We consider several extremal problems in graph theory and computational geometry.A cut in a graph G is the set of all edges between some set of vertices S and its complement V(G)-S . A cut-cover of G is a collection of cuts whose union is E(G) and the total size of a cut-cover is the sum of the number of edges of the cuts in the cover. The cut-cover size of a graph G, denoted by cs(G), is the minimum total size of a cut-cover of G .
We give general bounds on cs(G), find sharp bounds for classes of graphs such as 4-colorable graphs and random graphs. We give sharp bounds for the sum of the cut-cover sizes of a graph and its complement.
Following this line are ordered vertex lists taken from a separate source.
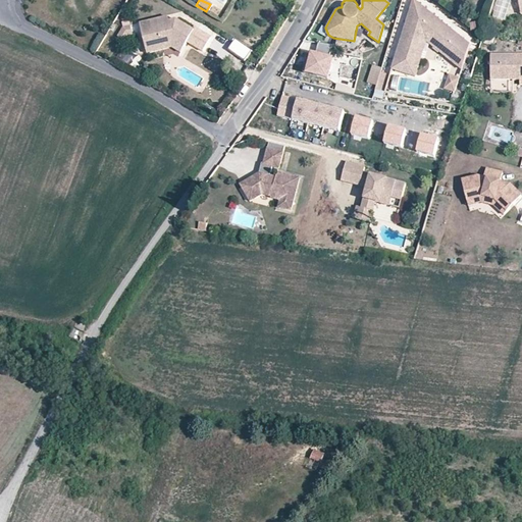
[(426,42),(461,69),(469,45),(414,0),(413,0),(399,43),(403,45),(402,48),(398,47),(392,68),(415,76),(426,42)]
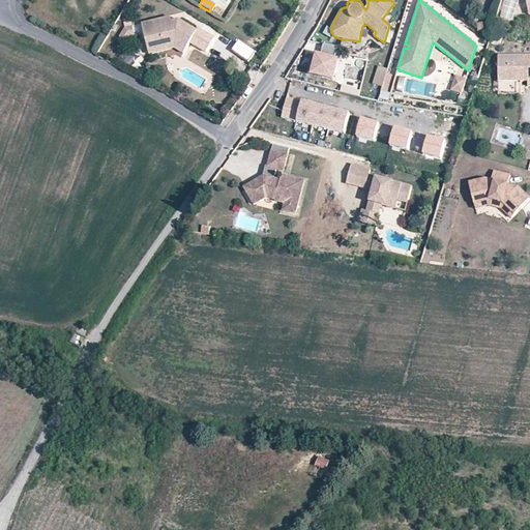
[(197,33),(177,22),(175,27),(169,24),(163,26),(162,23),(140,27),(145,51),(175,45),(186,51),(190,45),(207,55),(214,40),(198,31),(197,33)]
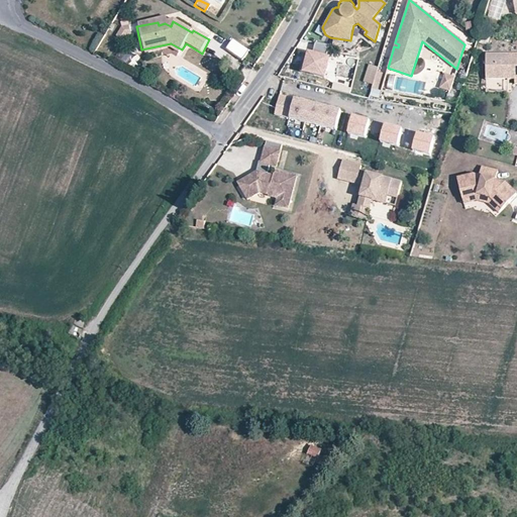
[(122,39),(133,31),(128,24),(116,32),(122,39)]
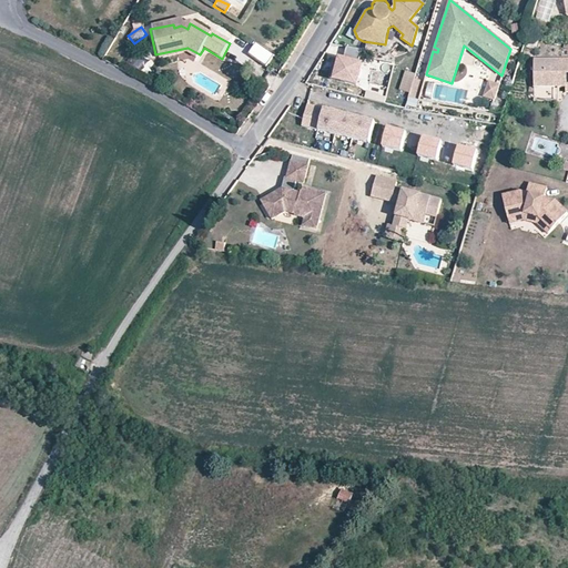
[(338,53),(333,78),(358,83),(363,61),(358,60),(362,49),(346,46),(344,54),(338,53)]
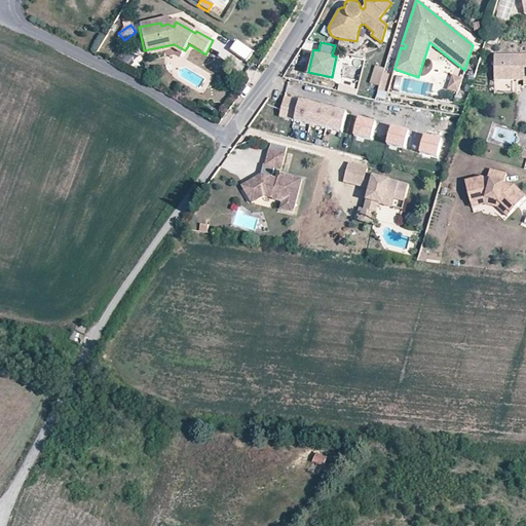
[(181,58),(185,50),(174,44),(144,50),(146,58),(172,52),(181,58)]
We also determine the cut-cover size of the complete graph on n vertices and establish a close connection between this problem and an isoperimetric problem due to Ahlswede and Katona.
Consider an art gallery formed by a polygon on n vertices with m pairs of vertices joined by interior diagonals, the interior walls. Each interior wall has an arbitrarily placed, arbitrarily small doorway. We determine the minimum number of guards that suffice to guard all art galleries with n vertices and m interior walls. We also determine the minimum number of guards that suffice for galleries with convex rooms of specified minimum size. The proofs lead to linear time guard placement algorithms in most cases.
What is the maximum number of edges in a multigraph on n vertices if every k-set spans at most r edges? We asymptotically determine this maximum for almost all k and r as n tends to infinity, thus giving a generalization of Turán's theorem. We find exact answers in many cases, even when edges of negative multiplicity are allowed.